▸ What you should do:
Give all the lines below again, exactly, with no pictures.

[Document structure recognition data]
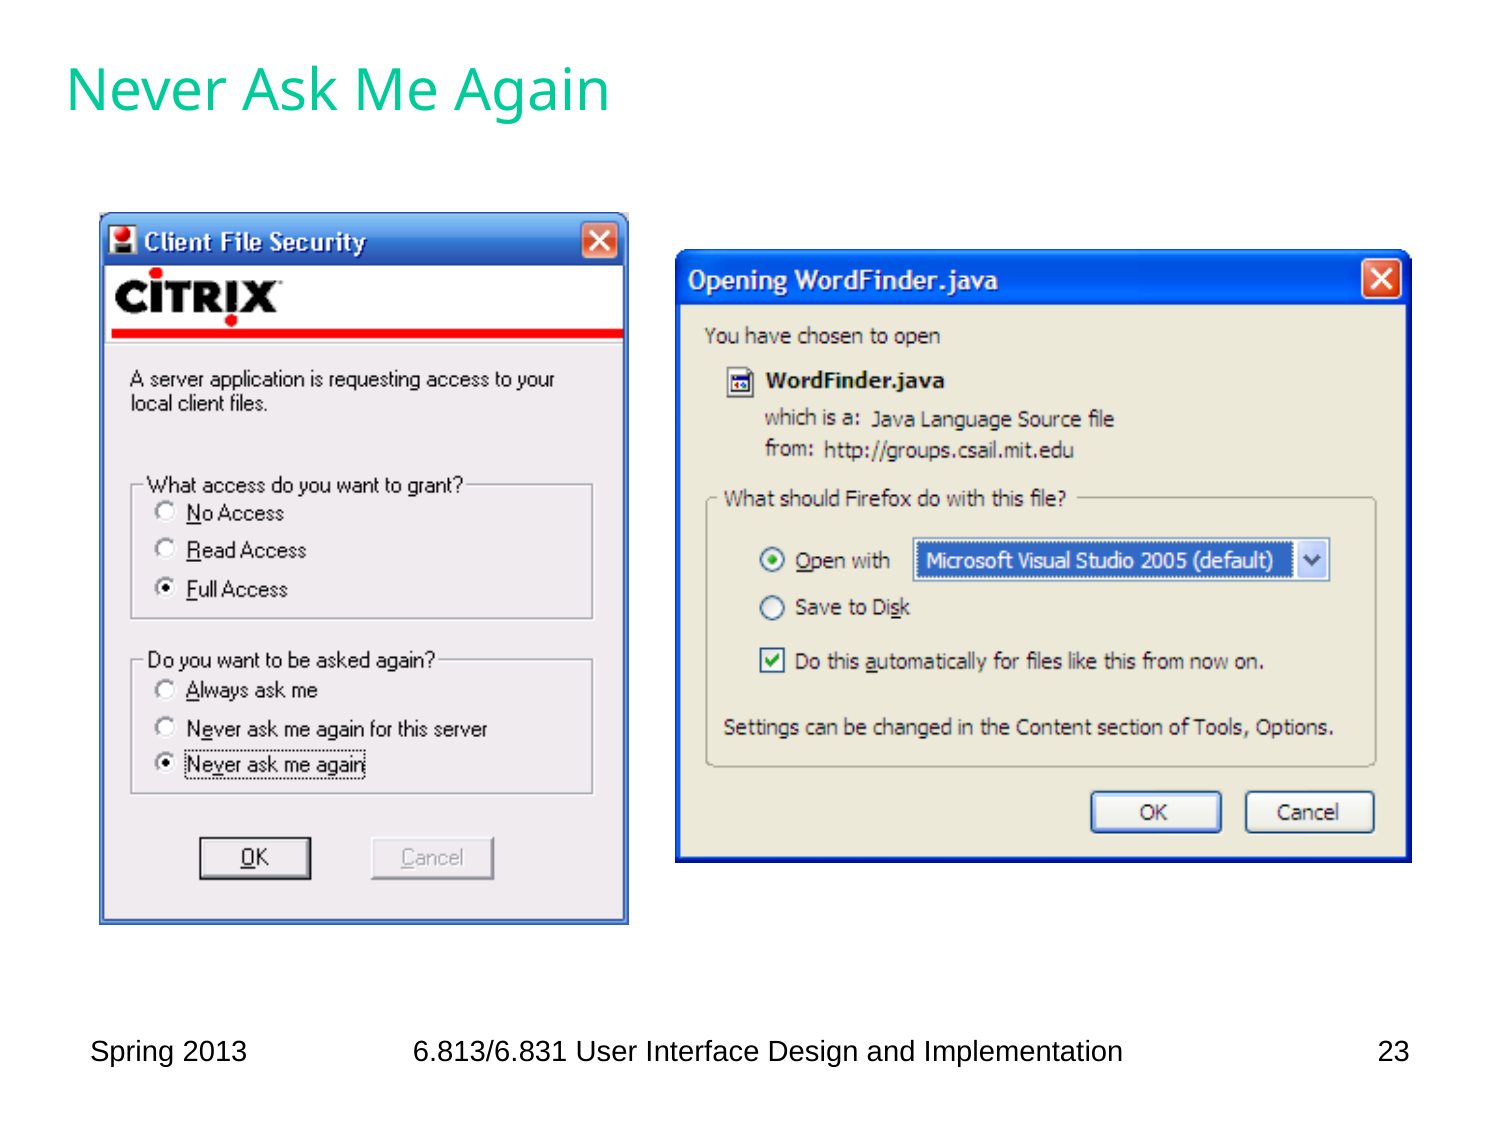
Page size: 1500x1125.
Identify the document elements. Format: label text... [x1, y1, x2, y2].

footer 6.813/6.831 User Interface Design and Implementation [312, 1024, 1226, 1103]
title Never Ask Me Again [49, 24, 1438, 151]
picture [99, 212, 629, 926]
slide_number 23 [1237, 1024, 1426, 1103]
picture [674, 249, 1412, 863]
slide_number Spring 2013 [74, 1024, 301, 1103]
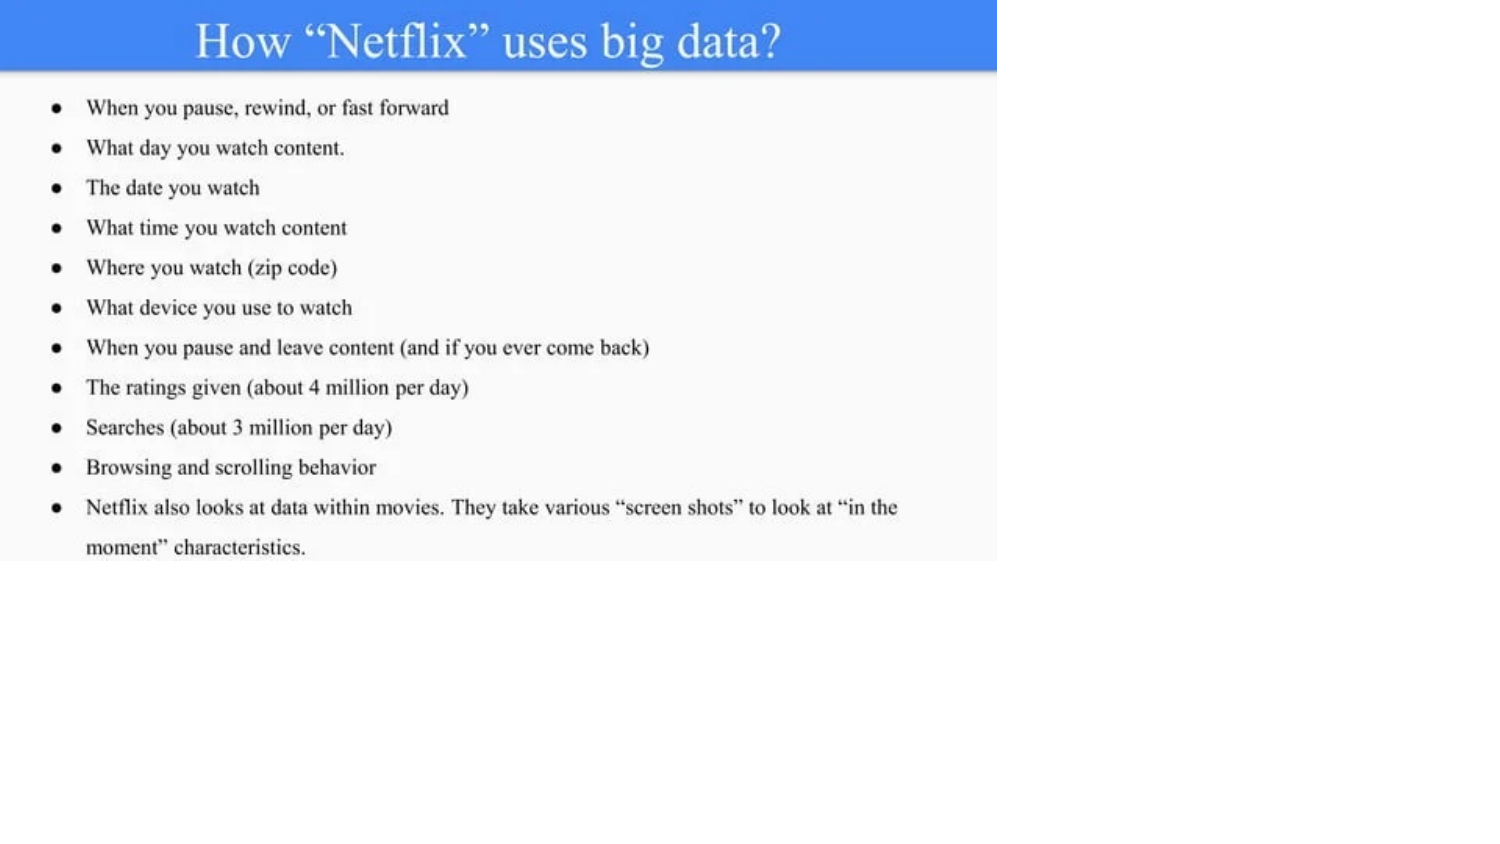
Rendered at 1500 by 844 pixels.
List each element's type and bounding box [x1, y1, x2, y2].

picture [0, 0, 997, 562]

▸ Task answer:
Page size: 1500x1125.
Identify the document elements. Format: label text... [x1, y1, x2, y2].

footer 6.813/6.831 User Interface Design and Implementation [312, 1024, 1226, 1103]
title Never Ask Me Again [49, 24, 1438, 151]
picture [99, 212, 629, 926]
slide_number 23 [1237, 1024, 1426, 1103]
picture [674, 249, 1412, 863]
slide_number Spring 2013 [74, 1024, 301, 1103]
Rendered at 1500 by 844 pixels.
List each element's type and bounding box [x1, y1, x2, y2].

picture [0, 0, 997, 562]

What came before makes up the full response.